In the data below, find each line carrying the string "middle" and copy it out.

(Images with pose keypoints)
***
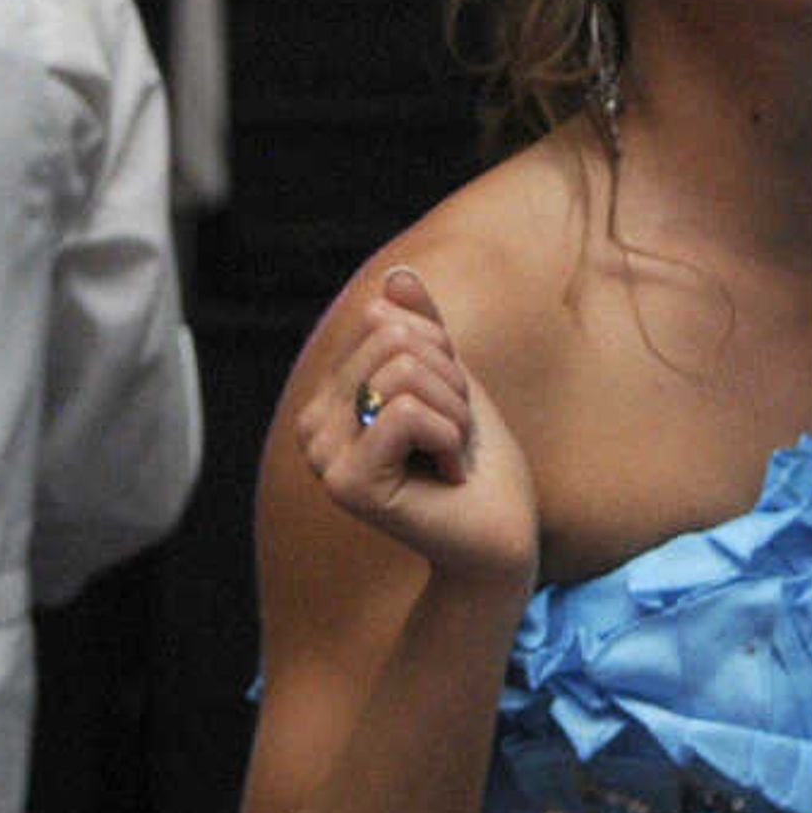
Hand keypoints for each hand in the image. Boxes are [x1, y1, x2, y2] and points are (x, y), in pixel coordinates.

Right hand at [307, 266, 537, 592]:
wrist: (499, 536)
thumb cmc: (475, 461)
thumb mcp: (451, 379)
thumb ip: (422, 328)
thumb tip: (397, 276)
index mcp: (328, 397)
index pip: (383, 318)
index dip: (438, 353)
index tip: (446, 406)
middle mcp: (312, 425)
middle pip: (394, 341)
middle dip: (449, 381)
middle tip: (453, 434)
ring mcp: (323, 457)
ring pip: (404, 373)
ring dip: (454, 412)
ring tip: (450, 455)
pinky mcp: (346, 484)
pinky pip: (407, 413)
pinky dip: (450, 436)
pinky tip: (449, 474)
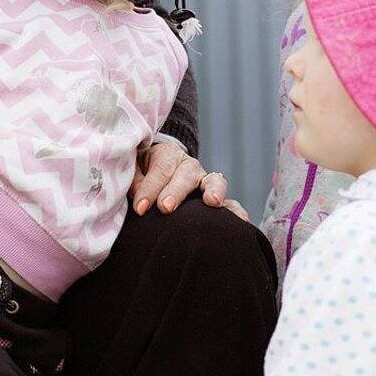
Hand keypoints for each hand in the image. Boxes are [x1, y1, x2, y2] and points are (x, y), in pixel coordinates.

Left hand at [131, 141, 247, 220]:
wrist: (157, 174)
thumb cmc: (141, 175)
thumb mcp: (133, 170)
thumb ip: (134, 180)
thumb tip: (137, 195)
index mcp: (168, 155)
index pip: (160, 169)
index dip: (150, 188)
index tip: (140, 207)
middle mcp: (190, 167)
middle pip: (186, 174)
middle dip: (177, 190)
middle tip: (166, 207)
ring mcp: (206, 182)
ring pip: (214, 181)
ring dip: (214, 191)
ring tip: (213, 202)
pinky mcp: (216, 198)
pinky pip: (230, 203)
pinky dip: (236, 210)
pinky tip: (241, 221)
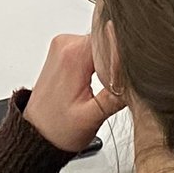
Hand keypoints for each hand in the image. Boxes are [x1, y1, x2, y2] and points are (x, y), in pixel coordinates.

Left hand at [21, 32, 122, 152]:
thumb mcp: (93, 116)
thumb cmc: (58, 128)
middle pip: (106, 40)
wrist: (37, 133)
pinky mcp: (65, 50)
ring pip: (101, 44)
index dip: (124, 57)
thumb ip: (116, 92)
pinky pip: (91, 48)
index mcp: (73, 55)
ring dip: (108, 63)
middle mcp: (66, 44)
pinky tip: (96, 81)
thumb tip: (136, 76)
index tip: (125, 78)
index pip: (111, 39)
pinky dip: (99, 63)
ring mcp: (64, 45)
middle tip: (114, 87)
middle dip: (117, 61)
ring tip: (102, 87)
***
**Solution below**
middle mcp: (312, 425)
middle pip: (394, 341)
middle dip: (449, 381)
middle tip: (453, 434)
middle mcp: (190, 167)
middle pip: (186, 174)
middle dip: (177, 190)
middle tip: (166, 207)
middle pip: (106, 40)
middle mcp: (66, 44)
middle tip: (114, 87)
middle dip: (117, 61)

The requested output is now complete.